◆ **Instructions to follow**
The records that follow must be repeated verbatim, every one of them.

◆ **Study material**
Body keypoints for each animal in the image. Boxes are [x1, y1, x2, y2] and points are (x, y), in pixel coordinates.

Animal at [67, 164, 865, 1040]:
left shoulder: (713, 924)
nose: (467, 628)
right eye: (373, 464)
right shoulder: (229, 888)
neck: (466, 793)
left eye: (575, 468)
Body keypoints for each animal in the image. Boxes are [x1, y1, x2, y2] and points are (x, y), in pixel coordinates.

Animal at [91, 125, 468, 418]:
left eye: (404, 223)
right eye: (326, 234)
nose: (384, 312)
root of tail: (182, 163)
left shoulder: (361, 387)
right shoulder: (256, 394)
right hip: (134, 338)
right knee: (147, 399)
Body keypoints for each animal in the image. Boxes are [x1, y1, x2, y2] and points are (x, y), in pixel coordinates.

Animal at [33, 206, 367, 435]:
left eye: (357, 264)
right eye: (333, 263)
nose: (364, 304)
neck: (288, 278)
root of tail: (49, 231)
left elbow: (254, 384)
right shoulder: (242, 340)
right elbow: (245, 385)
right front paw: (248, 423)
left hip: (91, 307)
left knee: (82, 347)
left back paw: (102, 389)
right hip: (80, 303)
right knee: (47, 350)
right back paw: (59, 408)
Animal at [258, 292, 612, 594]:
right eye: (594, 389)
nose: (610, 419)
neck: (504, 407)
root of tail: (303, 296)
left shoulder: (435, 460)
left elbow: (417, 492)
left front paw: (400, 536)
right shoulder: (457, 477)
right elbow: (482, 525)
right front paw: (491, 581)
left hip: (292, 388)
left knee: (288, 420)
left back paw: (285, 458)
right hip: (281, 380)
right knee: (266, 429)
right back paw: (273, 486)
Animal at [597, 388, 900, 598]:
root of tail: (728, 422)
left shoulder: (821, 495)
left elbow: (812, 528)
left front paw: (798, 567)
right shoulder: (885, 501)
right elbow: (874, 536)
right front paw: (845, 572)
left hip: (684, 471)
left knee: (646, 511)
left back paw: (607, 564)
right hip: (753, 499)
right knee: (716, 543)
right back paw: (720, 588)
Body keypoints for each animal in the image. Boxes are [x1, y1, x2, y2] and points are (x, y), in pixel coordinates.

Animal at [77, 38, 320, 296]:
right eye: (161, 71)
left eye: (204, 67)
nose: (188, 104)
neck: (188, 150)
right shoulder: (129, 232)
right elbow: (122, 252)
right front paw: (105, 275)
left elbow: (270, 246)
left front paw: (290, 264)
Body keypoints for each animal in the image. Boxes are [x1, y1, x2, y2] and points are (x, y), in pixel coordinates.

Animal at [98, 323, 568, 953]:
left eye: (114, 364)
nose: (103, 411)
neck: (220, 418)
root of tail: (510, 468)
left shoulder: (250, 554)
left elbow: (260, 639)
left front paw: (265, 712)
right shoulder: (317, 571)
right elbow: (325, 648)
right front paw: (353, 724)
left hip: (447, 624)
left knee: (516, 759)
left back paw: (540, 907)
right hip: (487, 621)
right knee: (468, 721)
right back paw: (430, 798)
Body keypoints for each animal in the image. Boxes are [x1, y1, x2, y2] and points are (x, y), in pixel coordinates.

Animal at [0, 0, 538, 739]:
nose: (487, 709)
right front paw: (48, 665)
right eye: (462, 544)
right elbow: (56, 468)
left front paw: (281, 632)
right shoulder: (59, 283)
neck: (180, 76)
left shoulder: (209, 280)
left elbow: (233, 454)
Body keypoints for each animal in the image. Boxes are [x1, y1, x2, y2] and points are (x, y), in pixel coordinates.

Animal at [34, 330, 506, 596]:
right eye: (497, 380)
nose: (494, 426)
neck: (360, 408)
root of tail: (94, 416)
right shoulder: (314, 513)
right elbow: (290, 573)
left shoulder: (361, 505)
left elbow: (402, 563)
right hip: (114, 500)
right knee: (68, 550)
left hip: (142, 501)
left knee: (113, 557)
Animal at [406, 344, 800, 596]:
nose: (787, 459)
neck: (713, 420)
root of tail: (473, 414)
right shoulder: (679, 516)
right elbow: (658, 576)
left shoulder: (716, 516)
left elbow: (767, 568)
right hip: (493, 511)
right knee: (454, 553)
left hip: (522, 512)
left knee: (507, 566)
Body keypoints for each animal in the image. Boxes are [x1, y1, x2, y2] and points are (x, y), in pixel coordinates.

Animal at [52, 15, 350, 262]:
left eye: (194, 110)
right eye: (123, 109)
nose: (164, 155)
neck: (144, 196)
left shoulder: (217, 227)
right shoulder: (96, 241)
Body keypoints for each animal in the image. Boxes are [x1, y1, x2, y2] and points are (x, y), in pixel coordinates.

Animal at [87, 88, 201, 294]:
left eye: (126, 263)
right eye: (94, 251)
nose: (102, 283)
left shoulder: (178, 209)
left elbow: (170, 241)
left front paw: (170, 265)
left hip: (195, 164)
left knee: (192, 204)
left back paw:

◆ **Response to this exercise**
Body keypoints for each animal in the image. Boxes are [x1, y1, x2, y2] and points are (x, y), in pixel coordinates.

Animal at [67, 164, 865, 1040]:
left shoulder: (713, 924)
nose: (467, 628)
right eye: (373, 464)
right shoulder: (229, 888)
neck: (466, 793)
left eye: (575, 468)
Body keypoints for each animal in the image. Boxes are [x1, y1, x2, y2] and points are (x, y), in pixel coordinates.

Animal at [91, 125, 468, 418]:
left eye: (404, 223)
right eye: (326, 234)
nose: (384, 312)
root of tail: (182, 163)
left shoulder: (361, 387)
right shoulder: (256, 394)
right hip: (134, 338)
right knee: (147, 399)
Body keypoints for each animal in the image. Boxes are [x1, y1, x2, y2] and points are (x, y), in pixel coordinates.

Animal at [33, 206, 367, 435]:
left eye: (357, 264)
right eye: (333, 263)
nose: (364, 304)
neck: (288, 278)
root of tail: (49, 231)
left elbow: (254, 384)
right shoulder: (242, 340)
right elbow: (245, 385)
right front paw: (248, 423)
left hip: (91, 307)
left knee: (82, 347)
left back paw: (102, 389)
right hip: (80, 303)
right knee: (47, 350)
right back paw: (59, 408)
Animal at [258, 292, 612, 594]:
right eye: (594, 389)
nose: (610, 419)
neck: (504, 407)
root of tail: (303, 296)
left shoulder: (435, 460)
left elbow: (417, 492)
left front paw: (400, 536)
right shoulder: (457, 477)
right elbow: (482, 525)
right front paw: (491, 581)
left hip: (292, 388)
left knee: (288, 420)
left back paw: (285, 458)
right hip: (281, 380)
right knee: (266, 429)
right back paw: (273, 486)
Animal at [597, 388, 900, 598]:
root of tail: (728, 422)
left shoulder: (821, 495)
left elbow: (812, 528)
left front paw: (798, 567)
right shoulder: (885, 501)
right elbow: (874, 536)
right front paw: (845, 572)
left hip: (684, 471)
left knee: (646, 511)
left back paw: (607, 564)
right hip: (753, 499)
right knee: (716, 543)
right back paw: (720, 588)
Body keypoints for each animal in the image. Boxes are [x1, y1, x2, y2] and points are (x, y), in pixel coordinates.

Animal at [77, 38, 320, 296]:
right eye: (161, 71)
left eye: (204, 67)
nose: (188, 104)
neck: (188, 150)
right shoulder: (129, 232)
right elbow: (122, 252)
right front paw: (105, 275)
left elbow: (270, 246)
left front paw: (290, 264)
Body keypoints for each animal in the image. Boxes are [x1, y1, x2, y2] and points are (x, y), in pixel coordinates.

Animal at [98, 323, 568, 953]:
left eye: (114, 364)
nose: (103, 411)
neck: (220, 418)
root of tail: (510, 468)
left shoulder: (250, 554)
left elbow: (260, 639)
left front paw: (265, 712)
right shoulder: (317, 571)
right elbow: (325, 648)
right front paw: (353, 724)
left hip: (447, 624)
left knee: (516, 759)
left back paw: (540, 907)
right hip: (487, 621)
right knee: (468, 721)
right back paw: (430, 798)
Body keypoints for each animal in the image. Boxes are [x1, y1, x2, y2] and points are (x, y), in pixel coordinates.

Animal at [0, 0, 538, 739]:
nose: (487, 709)
right front paw: (48, 665)
right eye: (462, 544)
right elbow: (56, 468)
left front paw: (281, 632)
right shoulder: (59, 283)
neck: (180, 76)
left shoulder: (209, 280)
left elbow: (233, 454)
Body keypoints for each animal in the image. Boxes are [x1, y1, x2, y2] and points are (x, y), in pixel coordinates.

Animal at [34, 330, 506, 596]:
right eye: (497, 380)
nose: (494, 426)
neck: (360, 408)
root of tail: (94, 416)
right shoulder: (314, 513)
right elbow: (290, 573)
left shoulder: (361, 505)
left elbow: (402, 563)
right hip: (114, 500)
right knee: (68, 550)
left hip: (142, 501)
left knee: (113, 557)
Animal at [406, 344, 800, 596]:
nose: (787, 459)
neck: (713, 420)
root of tail: (473, 414)
right shoulder: (679, 516)
right elbow: (658, 576)
left shoulder: (716, 516)
left elbow: (767, 568)
right hip: (493, 511)
right knee: (454, 553)
left hip: (522, 512)
left knee: (507, 566)
Body keypoints for each animal in the image. Boxes are [x1, y1, x2, y2] and points are (x, y), in pixel coordinates.

Animal at [52, 15, 350, 262]:
left eye: (194, 110)
right eye: (123, 109)
nose: (164, 155)
neck: (144, 196)
left shoulder: (217, 227)
right shoulder: (96, 241)
Body keypoints for each animal in the image. Boxes are [x1, y1, x2, y2] and points are (x, y), in pixel coordinates.

Animal at [87, 88, 201, 294]:
left eye: (126, 263)
right eye: (94, 251)
nose: (102, 283)
left shoulder: (178, 209)
left elbow: (170, 241)
left front paw: (170, 265)
left hip: (195, 164)
left knee: (192, 204)
left back paw:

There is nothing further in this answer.